Passage:
>>

In practice, an output in the form of equation (1) can be illustrated as categorical multivariate normal distributions derived from the mean vector, μ, the precision matrix, Σ−1, and the classification probability mass function, C. FIGS. 2A, 2B, and 2C illustrate a categorical multivariate normal distribution for three classes in one dimension. In FIGS. 2A, and 2B only one dimension of regressed parameter is shown. For example, FIGS. 2C-2F represents distributions for regressed parameters as may be identified by a 2D RGB camera. In the examples illustrated in FIGS. 2A through 2F, class 1 represents the object being a vehicle, class 2 represents the object being a pedestrian, and class 3 represents a residual class (the probability that the object is anything else—e.g. not a known object, not an object at all, or not an important object). In FIG. 2A, a categorical multivariate normal distribution with three classes is shown in one dimension represented by axis 22. The categorical multivariate normal distribution is constructed from a mean vector, covariance matrix (or precision matrix), and a probability mass functions per class, shown collectively as block 23. The probability of the object being a car and being constrained within certain coordinates of axis 22 is represented by distribution 24. The probability of the object being a pedestrian and being constrained within certain coordinates of axis 22 is represented by distribution 26. The probability of the object being neither a car nor a pedestrian and being constrained within certain coordinates of axis 22 is represented by distribution 28. The sum of the probabilities represented by 24, 26 and 28 (the sum of their integrals over axis 22) should equal one if the output is a valid categorical multivariate normal distribution.

In the training process, which is described in greater detail elsewhere herein, the outputs of the system are compared against known values, referred to as the ground truth 30. In various embodiments the ground truths are represented as degenerate multivariate normal distributions where the entire probability is limited to a single class of objects. For example, if the ground truth is that the image on which the network is being trained shows a car, then the distribution for the ground truth 30 may be constructed as a degenerate multivariate normal distribution with the entire distribution closely centered around the known position of the car and the remaining classes (pedestrian and residual class) having probabilities of zero, as illustrated in FIGS. 2B and 2C, 2D, 2E, and 2F.

<<

Dataset extract:
>>

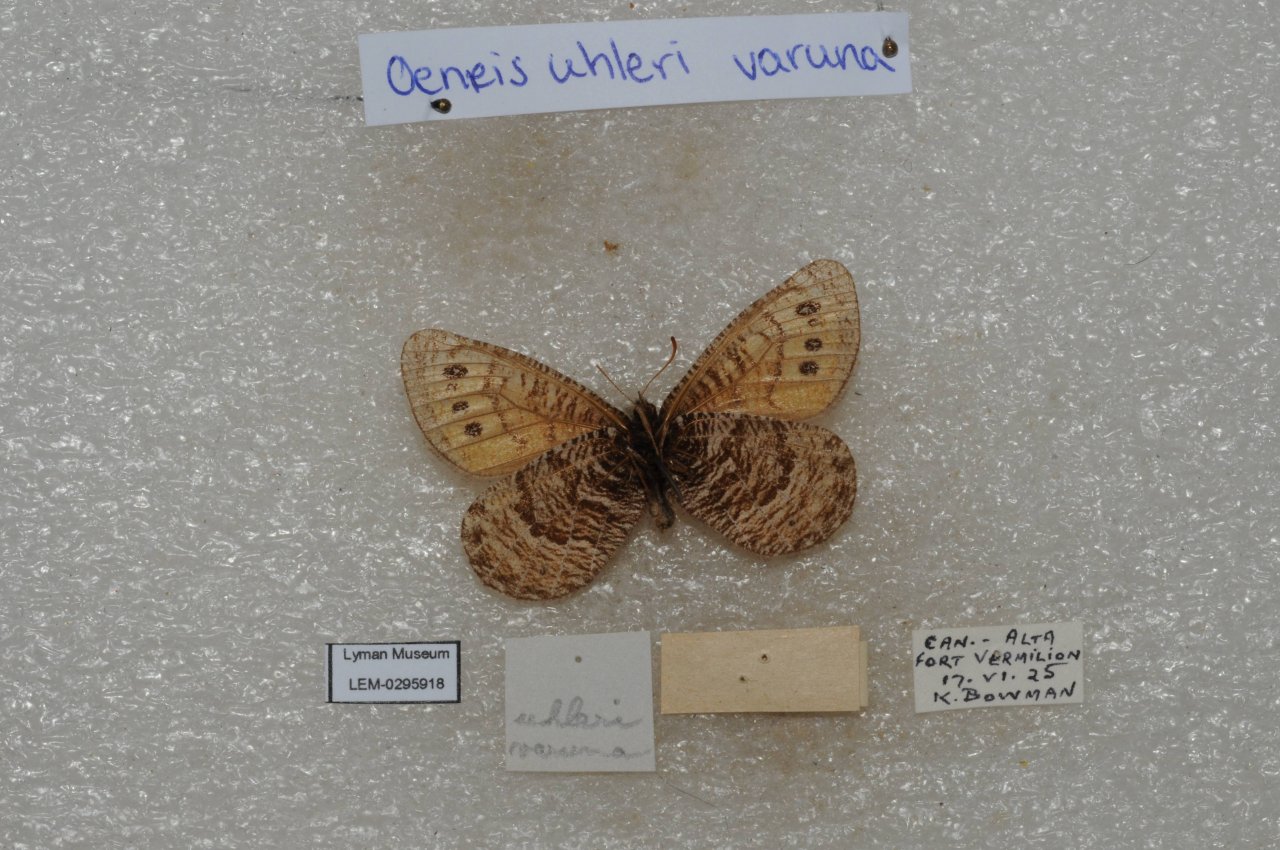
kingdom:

<<

What you will do:
Continue the passage on categorical multivariate normal distributions, picking up right after its last sentence.

Task result:
In FIGS. 2C through 2F, categorical multivariate normal distributions for an object being identified by an example cooperative perception system 10 that uses a 2D sensor 12 are shown. The regressed parameters in this case comprise an x-position (FIG. 2C), a y-position (FIG. 2D), a width of the object (FIG. 2E) and a height of the object (FIG. 2F). A ground truth 30 for a known object (a vehicle) is again shown as a degenerate categorical multivariate normal distribution.

FIG. 3 is a schematic illustration showing the steps of a method that involves an exemplary ML system 14 in a cooperative perception system 10 that has been trained to output variational hypotheses. As a result of training and/or constraints designed into the ML system 14 the variational hypotheses can be made to have a consistent desired form (e.g. the form represented by equation (1), or other forms that contain mathematically comparable and equivalent information).

In step 42, one or more ML systems 14 receives output images from a plurality of sensors 12. In step 44 the one or more ML systems output variational hypotheses. Each of the variational hypotheses is associated with a coordinate space of the sensor 12 from which the output images were produced. In step 46, the processor 16 fuses the sets of variational hypotheses to yield a refined hypothesis. The fusion of the variational hypotheses may, for example be performed by registering the variational hypotheses to a common coordinate system, filtering, clustering and merging the variational hypotheses.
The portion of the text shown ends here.